However, Sweet feels that the problem isn’t as much about partners making poor decisions, so much as it is about a lack of action.
“It's not that they're making the wrong turns, they're not making any turns at all,” he added. "They need to study the security SLAs of the various cloud providers with whom they work. When the customer comes to you and says we want you to help us get to the cloud, you need to understand the responsibilities of the provider versus your responsibilities as the channel partner, as it relates to security. And that's one of the key things that the customers need the channel to help them with, or else they end up scrambling to fix the situation on the backend."
Sweet recommends that channel partners begin with mock deployments with preferred cloud services providers before ever attempting to roll it out to their customers. He says that sales engineers typically need to get some experience with the cloud in order to develop the necessary knowledge base to drive customer satisfaction.

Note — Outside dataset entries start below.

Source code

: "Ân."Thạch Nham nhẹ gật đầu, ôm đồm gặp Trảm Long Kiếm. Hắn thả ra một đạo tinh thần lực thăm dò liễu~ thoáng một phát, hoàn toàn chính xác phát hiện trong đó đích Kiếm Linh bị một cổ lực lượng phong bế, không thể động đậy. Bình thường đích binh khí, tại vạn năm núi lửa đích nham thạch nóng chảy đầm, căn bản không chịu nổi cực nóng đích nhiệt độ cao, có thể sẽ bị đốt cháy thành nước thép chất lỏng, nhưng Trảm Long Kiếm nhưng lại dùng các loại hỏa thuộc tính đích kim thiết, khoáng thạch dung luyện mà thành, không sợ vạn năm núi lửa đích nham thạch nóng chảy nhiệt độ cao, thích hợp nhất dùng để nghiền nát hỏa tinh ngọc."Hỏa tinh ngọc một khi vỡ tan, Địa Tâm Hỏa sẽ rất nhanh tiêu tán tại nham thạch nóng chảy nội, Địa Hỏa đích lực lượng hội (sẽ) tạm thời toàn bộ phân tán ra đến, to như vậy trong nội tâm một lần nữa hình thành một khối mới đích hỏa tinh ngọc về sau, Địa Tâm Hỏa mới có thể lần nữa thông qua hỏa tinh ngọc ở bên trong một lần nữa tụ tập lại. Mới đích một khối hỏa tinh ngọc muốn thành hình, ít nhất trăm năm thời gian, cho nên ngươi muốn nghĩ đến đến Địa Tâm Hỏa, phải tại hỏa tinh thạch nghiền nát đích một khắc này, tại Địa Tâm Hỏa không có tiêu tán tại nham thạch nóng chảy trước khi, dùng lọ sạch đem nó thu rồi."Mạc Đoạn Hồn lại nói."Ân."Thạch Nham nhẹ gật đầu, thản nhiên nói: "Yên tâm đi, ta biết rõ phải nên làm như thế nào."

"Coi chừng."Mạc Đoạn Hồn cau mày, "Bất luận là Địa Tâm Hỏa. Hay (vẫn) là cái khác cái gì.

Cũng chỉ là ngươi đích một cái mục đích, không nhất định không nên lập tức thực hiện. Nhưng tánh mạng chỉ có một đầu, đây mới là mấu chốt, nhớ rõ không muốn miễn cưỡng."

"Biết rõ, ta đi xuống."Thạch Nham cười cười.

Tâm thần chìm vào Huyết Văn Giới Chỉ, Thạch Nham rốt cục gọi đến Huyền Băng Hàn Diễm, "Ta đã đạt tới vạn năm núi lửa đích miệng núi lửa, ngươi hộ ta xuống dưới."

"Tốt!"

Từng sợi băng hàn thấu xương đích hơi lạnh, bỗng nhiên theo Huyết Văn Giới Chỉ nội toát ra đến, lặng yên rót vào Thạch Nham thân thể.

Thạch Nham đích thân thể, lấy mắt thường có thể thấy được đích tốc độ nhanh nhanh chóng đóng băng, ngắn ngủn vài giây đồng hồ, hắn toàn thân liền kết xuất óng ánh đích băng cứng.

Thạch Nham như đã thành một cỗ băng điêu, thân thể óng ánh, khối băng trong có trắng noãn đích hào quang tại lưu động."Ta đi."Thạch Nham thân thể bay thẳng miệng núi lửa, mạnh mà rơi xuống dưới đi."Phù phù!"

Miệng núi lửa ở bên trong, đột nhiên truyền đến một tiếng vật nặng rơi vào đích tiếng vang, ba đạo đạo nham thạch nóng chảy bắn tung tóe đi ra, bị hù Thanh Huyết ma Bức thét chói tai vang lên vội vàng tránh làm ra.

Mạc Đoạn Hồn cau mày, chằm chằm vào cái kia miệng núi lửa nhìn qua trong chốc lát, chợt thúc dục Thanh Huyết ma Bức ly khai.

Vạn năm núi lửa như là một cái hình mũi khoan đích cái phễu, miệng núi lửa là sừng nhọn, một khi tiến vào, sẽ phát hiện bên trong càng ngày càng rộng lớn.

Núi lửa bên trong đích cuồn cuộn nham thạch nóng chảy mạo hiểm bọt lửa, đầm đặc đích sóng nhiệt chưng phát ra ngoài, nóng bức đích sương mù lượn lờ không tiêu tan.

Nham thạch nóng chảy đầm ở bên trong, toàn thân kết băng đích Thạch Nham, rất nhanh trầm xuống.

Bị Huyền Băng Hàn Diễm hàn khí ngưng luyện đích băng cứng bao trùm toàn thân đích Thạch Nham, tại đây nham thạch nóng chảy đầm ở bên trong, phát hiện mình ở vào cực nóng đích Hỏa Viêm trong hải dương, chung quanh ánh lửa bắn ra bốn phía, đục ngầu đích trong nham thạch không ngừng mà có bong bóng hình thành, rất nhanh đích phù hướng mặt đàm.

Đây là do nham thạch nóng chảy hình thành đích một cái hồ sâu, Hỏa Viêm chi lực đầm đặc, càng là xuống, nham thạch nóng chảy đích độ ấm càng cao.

"We find that a great number of customers are not adequately secured," he said. "In many cases, the companies do not realize that they are responsible for a lot of their security footing. There is an assumption that the cloud provider does a lot more than they really are in a position to do. The cloud provider is not able to take responsibility for full-on security of the servers. It's kind of like an apartment building where the landlord takes on responsibility for the common areas, but once they hand you the key to the front door, you're responsible for whatever happens inside that apartment. It's very similar for cloud virtual machine."